===== RECORDS SHOWN

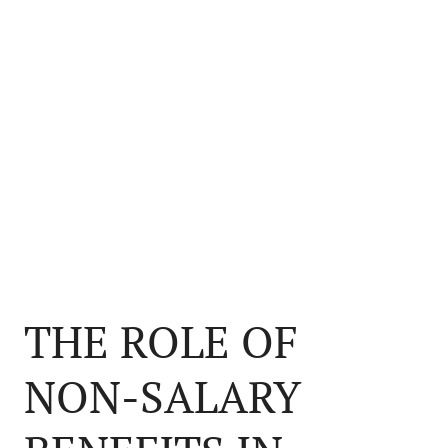
THE ROLE OF
NON-SALARY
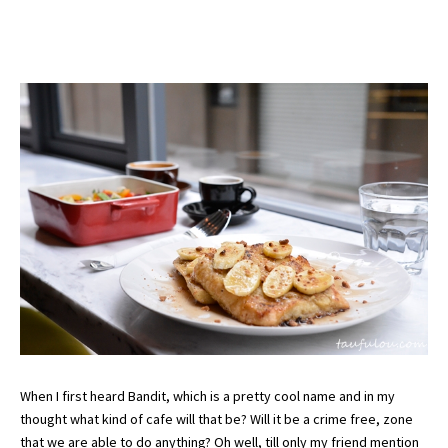
When I first heard Bandit, which is a pretty cool name and in my
thought what kind of cafe will that be? Will it be a crime free, zone
that we are able to do anything? Oh well, till only my friend mention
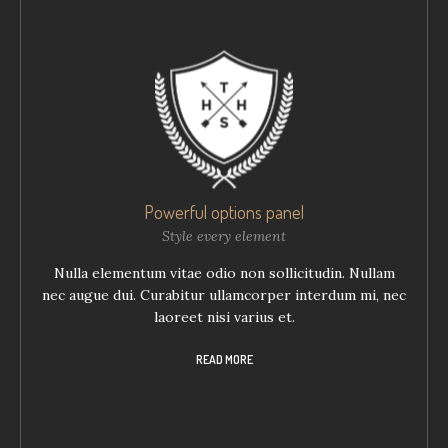
Powerful options panel
Style every element
Nulla elementum vitae odio non sollicitudin. Nullam
nec augue dui. Curabitur ullamcorper interdum mi, nec
laoreet nisi varius et.
READ MORE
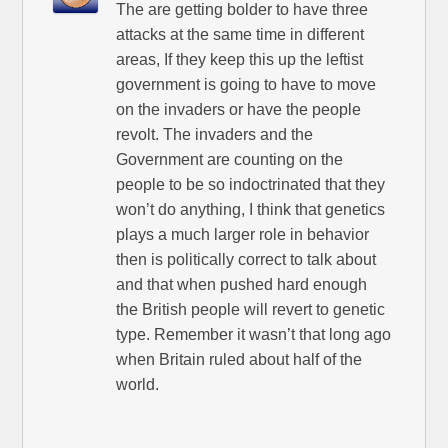
The are getting bolder to have three
attacks at the same time in different
areas, If they keep this up the leftist
government is going to have to move
on the invaders or have the people
revolt. The invaders and the
Government are counting on the
people to be so indoctrinated that they
won’t do anything, I think that genetics
plays a much larger role in behavior
then is politically correct to talk about
and that when pushed hard enough
the British people will revert to genetic
type. Remember it wasn’t that long ago
when Britain ruled about half of the
world.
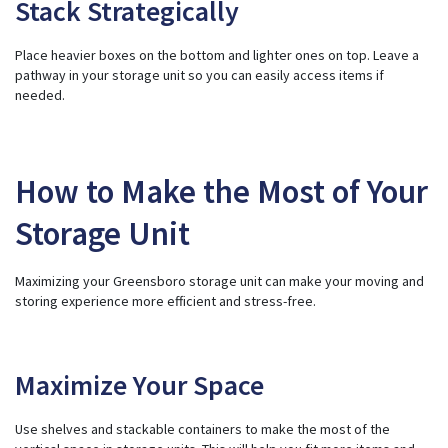
Stack Strategically
Place heavier boxes on the bottom and lighter ones on top. Leave a
pathway in your storage unit so you can easily access items if
needed.
How to Make the Most of Your
Storage Unit
Maximizing your Greensboro storage unit can make your moving and
storing experience more efficient and stress-free.
Maximize Your Space
Use shelves and stackable containers to make the most of the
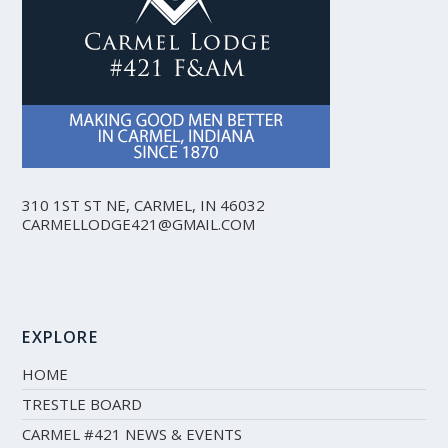
310 1ST ST NE, CARMEL, IN 46032
CARMELLODGE421@GMAIL.COM
EXPLORE
HOME
TRESTLE BOARD
CARMEL #421 NEWS & EVENTS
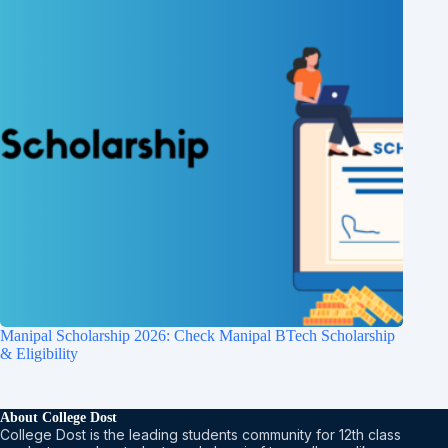
Manipal Scholarship 2026: Check Manipal BTech Scholarship
& Eligibility
About College Dost
College Dost is the leading students community for 12th class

==========

EXERCISE REQUIREMENTS:
Please set down the lines above word for word and leave out the pictures.

YOUR SOLUTION:
THE ROLE OF
NON-SALARY
When I first heard Bandit, which is a pretty cool name and in my
thought what kind of cafe will that be? Will it be a crime free, zone
that we are able to do anything? Oh well, till only my friend mention
Powerful options panel
Style every element
Nulla elementum vitae odio non sollicitudin. Nullam
nec augue dui. Curabitur ullamcorper interdum mi, nec
laoreet nisi varius et.
READ MORE
The are getting bolder to have three
attacks at the same time in different
areas, If they keep this up the leftist
government is going to have to move
on the invaders or have the people
revolt. The invaders and the
Government are counting on the
people to be so indoctrinated that they
won’t do anything, I think that genetics
plays a much larger role in behavior
then is politically correct to talk about
and that when pushed hard enough
the British people will revert to genetic
type. Remember it wasn’t that long ago
when Britain ruled about half of the
world.
Stack Strategically
Place heavier boxes on the bottom and lighter ones on top. Leave a
pathway in your storage unit so you can easily access items if
needed.
How to Make the Most of Your
Storage Unit
Maximizing your Greensboro storage unit can make your moving and
storing experience more efficient and stress-free.
Maximize Your Space
Use shelves and stackable containers to make the most of the
310 1ST ST NE, CARMEL, IN 46032
CARMELLODGE421@GMAIL.COM
EXPLORE
HOME
TRESTLE BOARD
CARMEL #421 NEWS & EVENTS
Manipal Scholarship 2026: Check Manipal BTech Scholarship
& Eligibility
About College Dost
College Dost is the leading students community for 12th class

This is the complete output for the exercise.